Should they be doing this? Is
it acceptable for an unauthorized Internet group called WikiLeaks to provide hundreds
of thousands of secret Pentagon documents online? Documents that someone must
have stolen? Documents, the publication of which, according to American
Secretary of State Hillary Clinton, endanger the lives of U.S. troops, allied
forces as well as Iraqi civilians? Documents that could provide invaluable
information to America's enemies, at least according to Admiral
Mike Mullen, Chairman of the U.S. Joints Chief of Staff - who really is in
a position to know? And does all this mean that a sensational headline is more
important to WikiLeaks founder Julian Assange than national security? And does
the anarchy of the Worldwide Web subvert the authority of a world power?
The fact that nearly
400,000 documents were uploaded last weekend doesn't mean that the history of
the Iraq War is now being rewritten. The reports and logs of the troops have
nothing to do with the pivotal political lie George W. Bush told to justify the
war before the United Nations and the global public: Saddam Hussein's alleged weapons
of mass destruction and his ambitions for nuclear, chemical and biological munitions.
It has long been clear that no such weapons existed.
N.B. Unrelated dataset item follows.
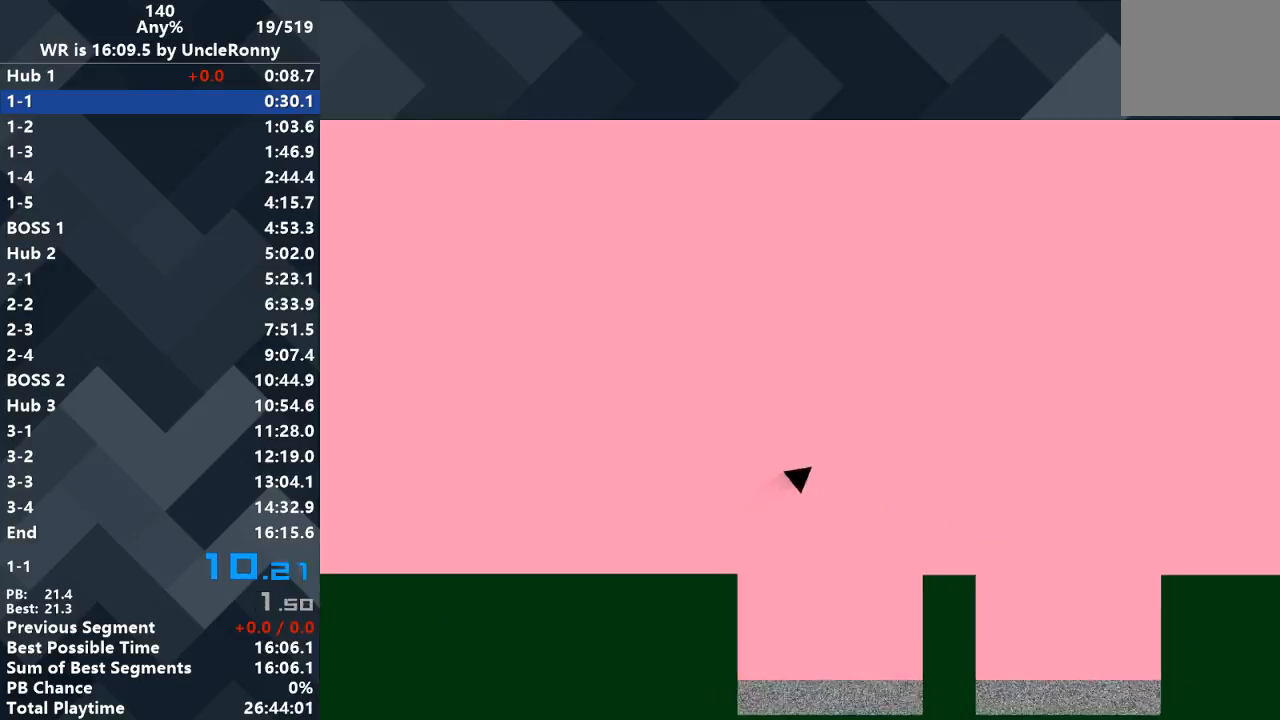
{"keys": ["right"], "events": []}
Bush maintained their
existence only as pretext to waging the war.
Nor are these Pentagon documents
central to the political miscalculation of the previous American administration
or it's coalition of the willing: removing Saddam Hussein from power meant
bringing peace and democracy to Iraq and the entire Arab world. This crusade of
the Christian West has failed and the chief crusader has been driven from the
White House. Here again, there are no new insights.
[Editor's Note: In fact,
George W. Bush served as long as he was permitted to under the U.S.
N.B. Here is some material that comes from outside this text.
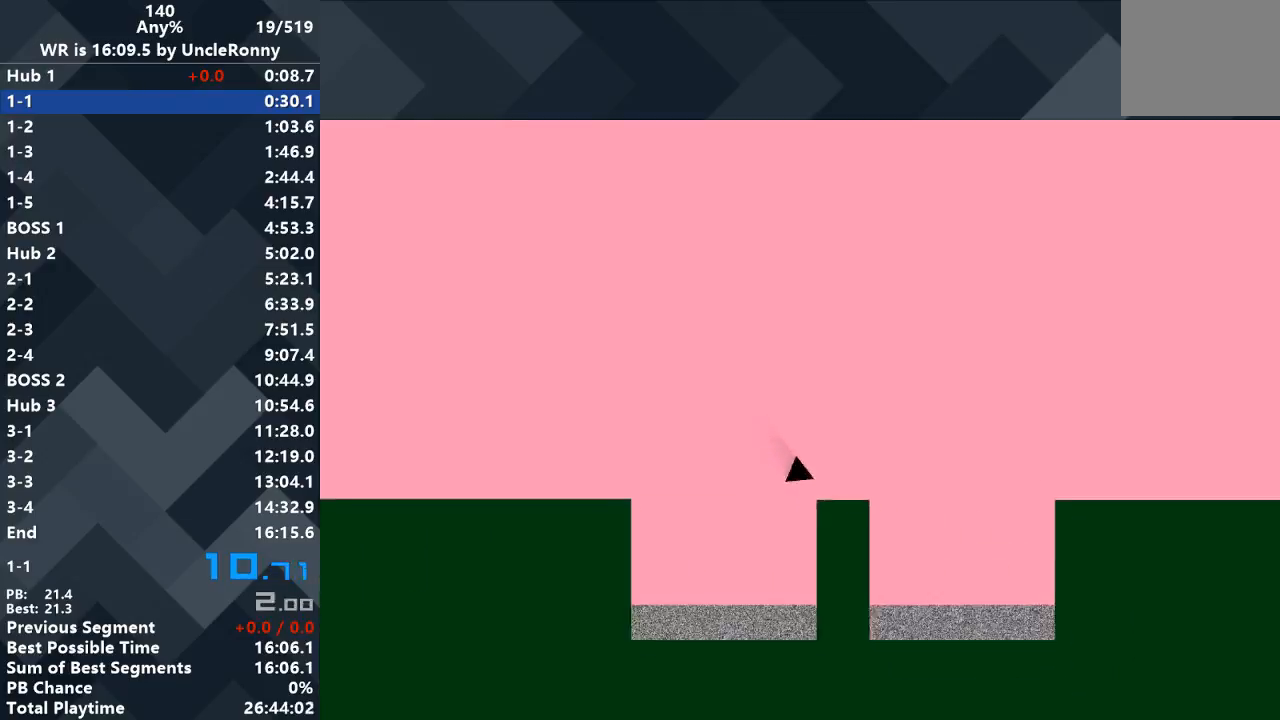
{"keys": ["right"], "events": [[333, "up", "down"], [433, "up", "up"]]}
Constitution - eight years.]
Nevertheless, the publication
of the documents is invaluable. Because, as was previously the case with the Afghanistan
documents disclosure, they provide a detailed narrative of the day-in day-out
routine of the war - more precisely: the dirty everyday routine of a supposedly
clean war. The logs are written in the sober language of military protocol,
interspersed with technocratic abbreviations. They cite decapitated babies,
cruel torture-methods, targeted killings and erroneous executions.
Those who believe in what
military strategists call "surgical war" - weapons deployed with
minimum invasiveness and designed to spare civilian lives, need only read some
of the logs. Such individuals will then come to understand that the war wasn't
only about the estimated 150,000 people who were killed, but the untold number
of others who were neglected and emotionally brutalized - and that for seven
years, almost on a daily basis, excessive violence triumphed over humanity, as
it has been in every war that came before.
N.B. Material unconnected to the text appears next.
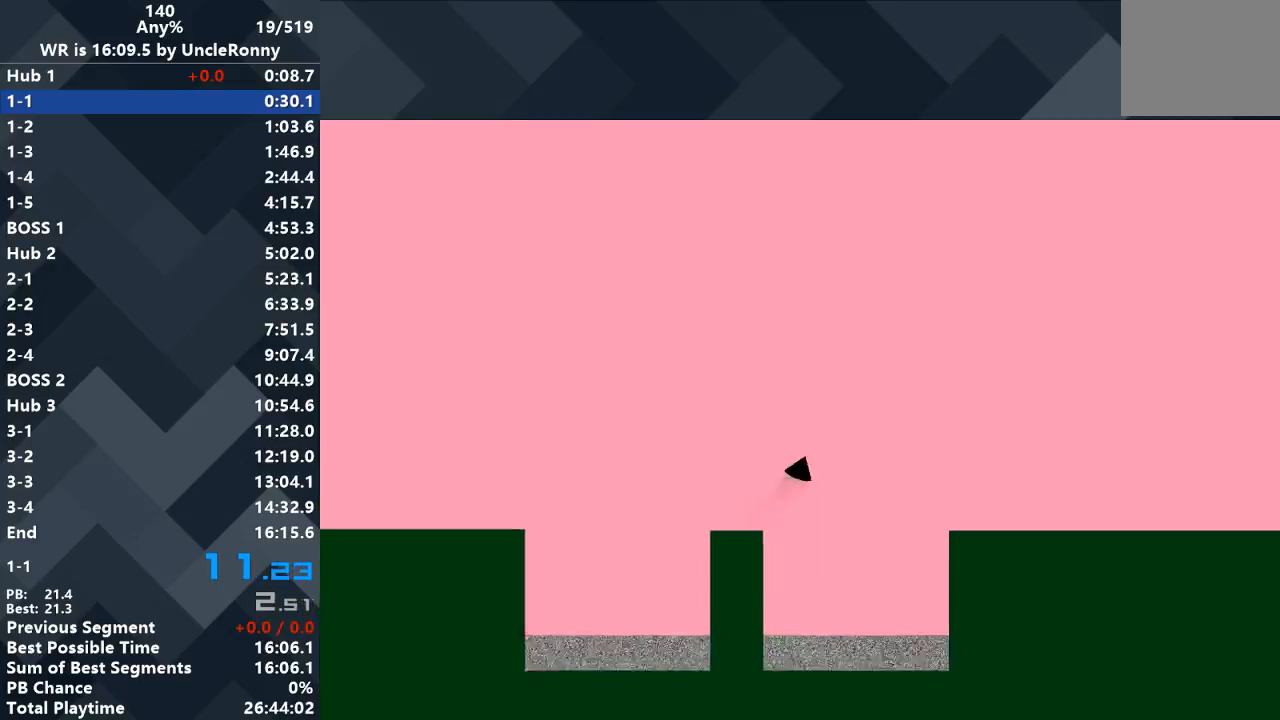
{"keys": ["right"], "events": []}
Experts in foreign and security
policy will draw some additional conclusions from this pile of files: on the
organization of the terrorist resistance, the role of the Iraqi
leadership-elite in the post-Saddam era, the influence of Iran, Syria and other
Arab countries, and last but not least, the important role that American
mercenaries in their official role as private security contractors played in the
war.
Posted
by WORLDMEETS.US
For the White House and the
Pentagon, many of these details are unpleasant - and some are embarrassing. But
there is no evidence that this is in fact a threat to the national security of
the United States - or that the lives of soldiers or civilians are endangered.
Hillary Clinton and Mike Mullen haven't cited a single specific example to
support their accusations against WikiLeaks - they have provided no evidence nor
argument. They simply stick to the mere assertion that publication of these
documents is a scandal.
A democracy's strength lies not
least in the capacity to address it's darkest hours. The Iraq War was one of U.S.
democracy's darkest hours. The Chinese government, it
was reported yesterday, is concerned that a local WikiLeaks-style
organization could soon be launched. That concern is well founded. After all, the
power of authoritarian governments depends on the ability to decide what is
secret and what is public - on what people can learn and what remains with
officials. Precisely for this reason, it is essential for this to be done.
In fact, WikiLeaks is not guilty
of high treason, but of providing a service to democracy.